Brain. 2008 Oct;131(Pt 10):2701-9. doi: 10.1093/brain/awn219.
Atypical parkinsonism is extremely frequent in Guadeloupe and may have an environmental cause. One-half of the patients with this tauopathy have dopa-resistant parkinsonism, tremor, subcortical dementia and abnormal eye movements suggestive of progressive supranuclear palsy (PSP). They also have hallucinations, dysautonomia, which are not characteristic of PSP. Furthermore, the oculomotor abnormalities and the tremor, which is jerky, differ from what is observed in classical PSP patients. We therefore undertook an electrophysiological study to characterize these features in greater detail. Nine representative Guadeloupean PSP-like (Gd-PSP) patients were selected for electro-oculographic recordings of horizontal eye movements [visually guided saccades (VGS), antisaccades (AS) and smooth pursuit], clinical evaluation of vertical saccade velocity and electrophysiological analysis of abnormal limb movements [electromyographic polygraphy, EEG jerk-locked-back-averaging (JLBA) and long-loop C-reflex]. Vertical saccade velocity was reduced in five patients. The velocity of horizontal VGS was normal, although the latencies were increased and horizontal smooth pursuit (HSP) was mostly saccadic. The AS error rate was above 70% in most patients. Myoclonus was detected in 89% of the Gd-PSP patients. It was mainly small amplitude rest and action myoclonus in the upper limbs, characterized by short arrhythmic 24-76 ms bursts and was of cortical origin, as confirmed by JLBA in five patients. In conclusion, Gd-PSP patients have cortical myoclonus and cortical oculomotor impairments, but only minor signs of brainstem oculomotor dysfunction, suggesting that cortical dysfunction predominates over brainstem impairments. This electrophysiological study, added to previous clinical, neuropsychological and neuroradiological studies, has enriched the characterization of Guadeloupean atypical parkinsonism, which thus appears to be a new clinical entity.

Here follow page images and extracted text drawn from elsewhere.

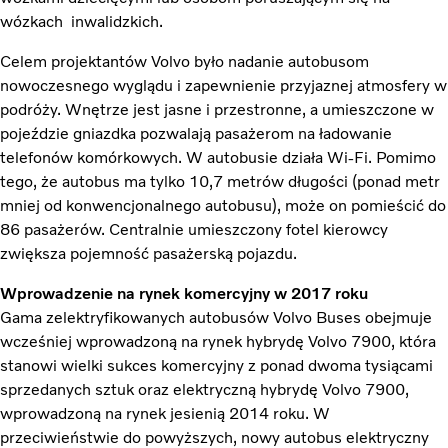
wózkach inwalidzkich.
Celem projektantów Volvo było nadanie autobusom
nowoczesnego wyglądu i zapewnienie przyjaznej atmosfery w
podróży. Wnętrze jest jasne i przestronne, a umieszczone w
pojeździe gniazdka pozwalają pasażerom na ładowanie
telefonów komórkowych. W autobusie działa Wi-Fi. Pomimo
tego, że autobus ma tylko 10,7 metrów długości (ponad metr
mniej od konwencjonalnego autobusu), może on pomieścić do
86 pasażerów. Centralnie umieszczony fotel kierowcy
zwiększa pojemność pasażerską pojazdu.
Wprowadzenie na rynek komercyjny w 2017 roku
Gama zelektryfikowanych autobusów Volvo Buses obejmuje
wcześniej wprowadzoną na rynek hybrydę Volvo 7900, która
stanowi wielki sukces komercyjny z ponad dwoma tysiącami
sprzedanych sztuk oraz elektryczną hybrydę Volvo 7900,
wprowadzoną na rynek jesienią 2014 roku. W
przeciwieństwie do powyższych, nowy autobus elektryczny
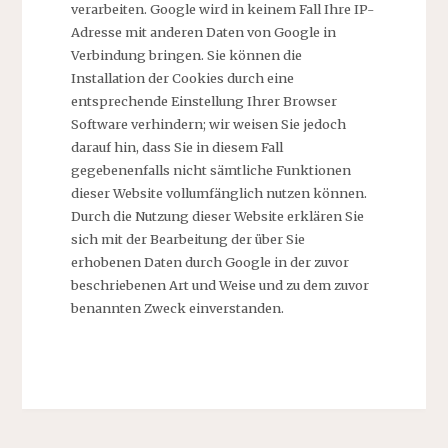
verarbeiten. Google wird in keinem Fall Ihre IP-
Adresse mit anderen Daten von Google in
Verbindung bringen. Sie können die
Installation der Cookies durch eine
entsprechende Einstellung Ihrer Browser
Software verhindern; wir weisen Sie jedoch
darauf hin, dass Sie in diesem Fall
gegebenenfalls nicht sämtliche Funktionen
dieser Website vollumfänglich nutzen können.
Durch die Nutzung dieser Website erklären Sie
sich mit der Bearbeitung der über Sie
erhobenen Daten durch Google in der zuvor
beschriebenen Art und Weise und zu dem zuvor
benannten Zweck einverstanden.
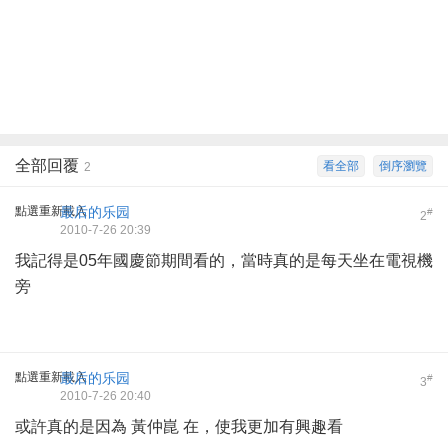
全部回覆
看全部
倒序瀏覽
2
點選重新載入
最后的乐园
#
2
2010-7-26 20:39
我記得是05年國慶節期間看的，當時真的是每天坐在電視機
旁
點選重新載入
最后的乐园
#
3
2010-7-26 20:40
或許真的是因為 黃仲崑 在，使我更加有興趣看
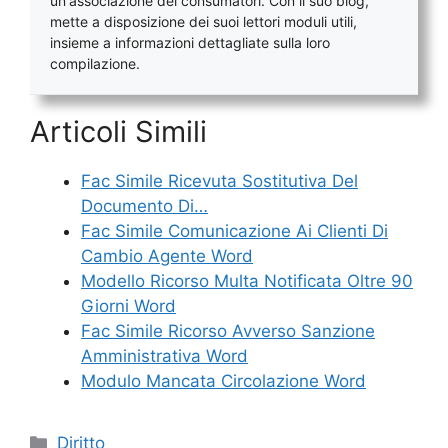
un'associazione dei consumatori. Con il suo blog,
mette a disposizione dei suoi lettori moduli utili,
insieme a informazioni dettagliate sulla loro
compilazione.
Articoli Simili
Fac Simile Ricevuta Sostitutiva Del
Documento Di…
Fac Simile Comunicazione Ai Clienti Di
Cambio Agente Word
Modello Ricorso Multa Notificata Oltre 90
Giorni Word
Fac Simile Ricorso Avverso Sanzione
Amministrativa Word
Modulo Mancata Circolazione Word
Categorie
Diritto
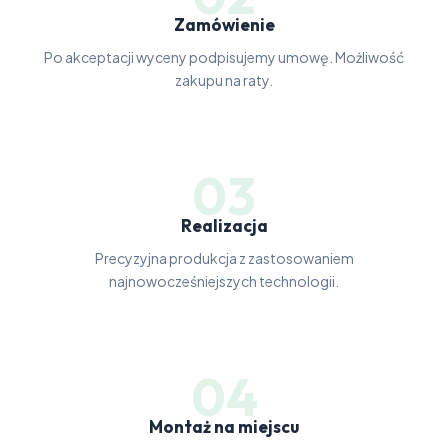
Zamówienie
Po akceptacji wyceny podpisujemy umowę. Możliwość
zakupu na raty.
03
Realizacja
Precyzyjna produkcja z zastosowaniem
najnowocześniejszych technologii.
04
Montaż na miejscu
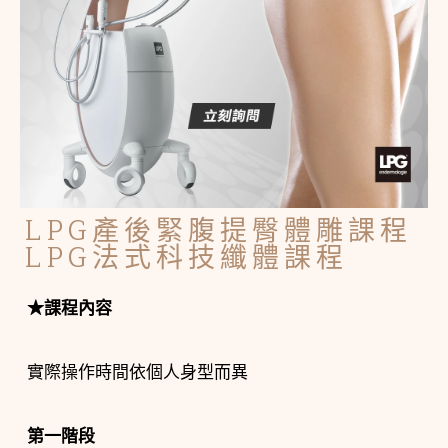
LPG產後緊腹提臀體雕課程
LPG法式科技纖體課程
★課程內容
實際操作時間依個人身型而異
第一階段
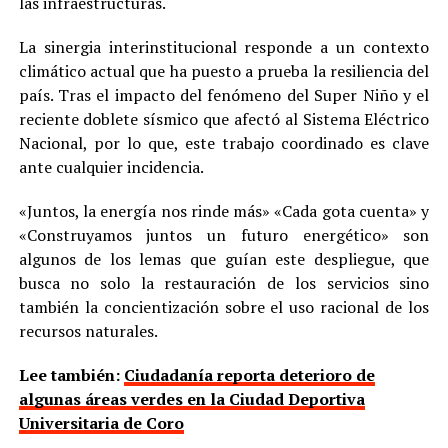
las infraestructuras.
La sinergia interinstitucional responde a un contexto
climático actual que ha puesto a prueba la resiliencia del
país. Tras el impacto del fenómeno del Super Niño y el
reciente doblete sísmico que afectó al Sistema Eléctrico
Nacional, por lo que, este trabajo coordinado es clave
ante cualquier incidencia.
«Juntos, la energía nos rinde más» «Cada gota cuenta» y
«Construyamos juntos un futuro energético» son
algunos de los lemas que guían este despliegue, que
busca no solo la restauración de los servicios sino
también la concientización sobre el uso racional de los
recursos naturales.
Lee también:
Ciudadanía reporta deterioro de
algunas áreas verdes en la Ciudad Deportiva
Universitaria de Coro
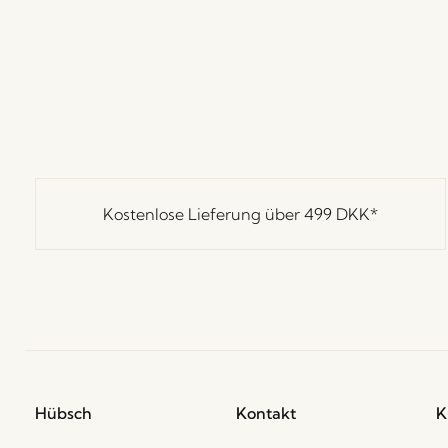
Kostenlose Lieferung über
499 DKK
*
Hübsch
Kontakt
K
Hübsch Retail ApS (B2C)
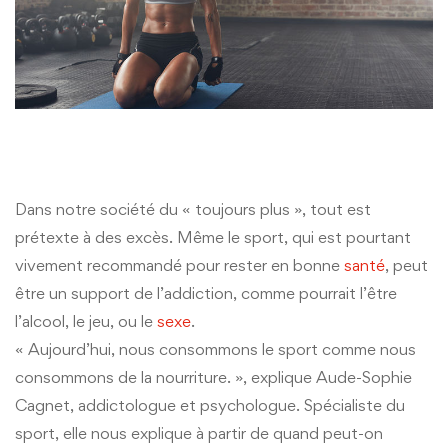
Dans notre société du « toujours plus », tout est
prétexte à des excès. Même le sport, qui est pourtant
vivement recommandé pour rester en bonne
santé
, peut
être un support de l’addiction, comme pourrait l’être
l’alcool, le jeu, ou le
sexe
.
« Aujourd’hui, nous consommons le sport comme nous
consommons de la nourriture. », explique Aude-Sophie
Cagnet, addictologue et psychologue. Spécialiste du
sport, elle nous explique à partir de quand peut-on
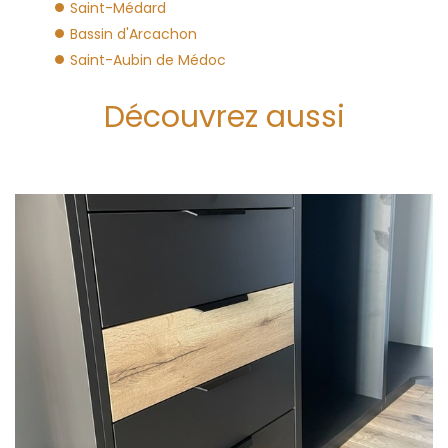
Saint-Médard
Bassin d'Arcachon
Saint-Aubin de Médoc
Découvrez aussi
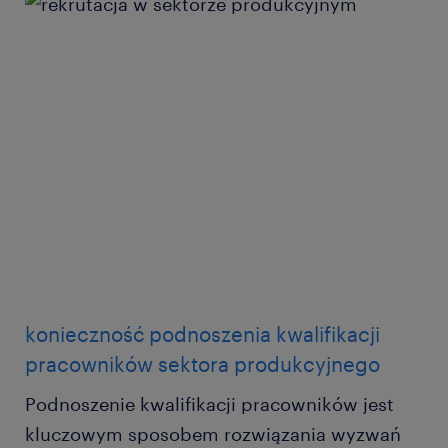
konieczność podnoszenia kwalifikacji
pracowników sektora produkcyjnego
Podnoszenie kwalifikacji pracowników jest
kluczowym sposobem rozwiązania wyzwań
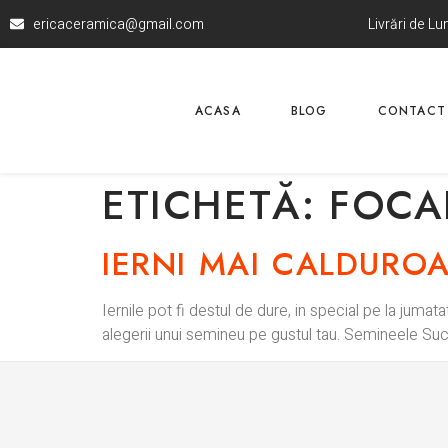
ericaceramica@gmail.com
Livrări de L
ACASA
BLOG
CONTACT
ETICHETĂ:
FOCA
IERNI MAI CALDUROA
Iernile pot fi destul de dure, in special pe la juma
alegerii unui semineu pe gustul tau. Semineele Suc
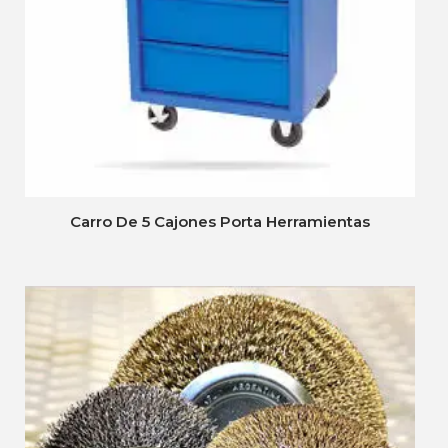
Carro De 5 Cajones Porta Herramientas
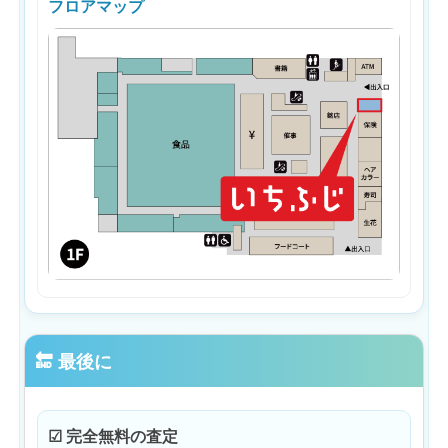
フロアマップ
🔚 最後に
☑ 完全無料の査定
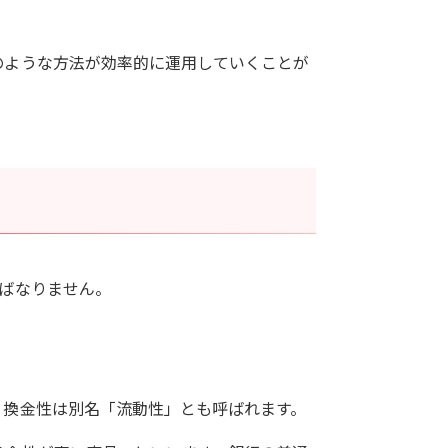
のような方法が効率的に運用していくことが
ばなりません。
。換金性は別名「流動性」とも呼ばれます。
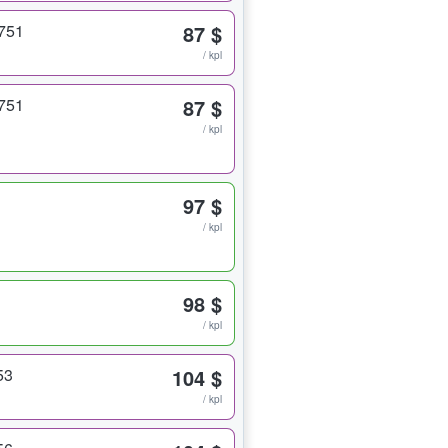
 751
87 $
/ kpl
 751
87 $
/ kpl
97 $
/ kpl
98 $
/ kpl
53
104 $
/ kpl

非典型帕金森病在瓜德罗普岛极为常见,可能由环境因素引起。患有这种tau蛋白病的患者中有一半表现为多巴胺抵抗性帕金森病、震颤、皮质下痴呆以及提示进行性核上性麻痹(PSP)的异常眼球运动。他们还伴有幻觉、自主神经功能障碍,这些并非PSP的典型特征。此外,眼球运动异常和急促的震颤与经典PSP患者不同。因此,我们进行了一项电生理研究,以更详细地描述这些特征。选取了9名具有代表性的瓜德罗普岛PSP样(Gd-PSP)患者进行水平眼球运动的眼电图记录[视觉引导扫视(VGS)、反扫视(AS)和平稳跟踪],对垂直扫视速度进行临床评估,并对异常肢体运动进行电生理分析[肌电图多导记录、脑电图抽搐锁定反向平均(JLBA)和长环C反射]。5名患者的垂直扫视速度降低。水平VGS的速度正常,尽管潜伏期延长,且水平平稳跟踪(HSP)大多为扫视。大多数患者的AS错误率高于70%。89%的Gd-PSP患者检测到肌阵挛。主要是上肢的小幅度静止性和动作性肌阵挛,其特征为短的无节律性24 - 76毫秒爆发,且起源于皮质,5名患者的JLBA证实了这一点。总之,Gd-PSP患者存在皮质肌阵挛和皮质眼球运动障碍,但仅有轻微的脑干眼球运动功能障碍迹象,这表明皮质功能障碍比脑干损伤更为突出。这项电生理研究,加上之前的临床、神经心理学和神经放射学研究,丰富了瓜德罗普岛非典型帕金森病的特征描述,因此它似乎是一种新的临床实体。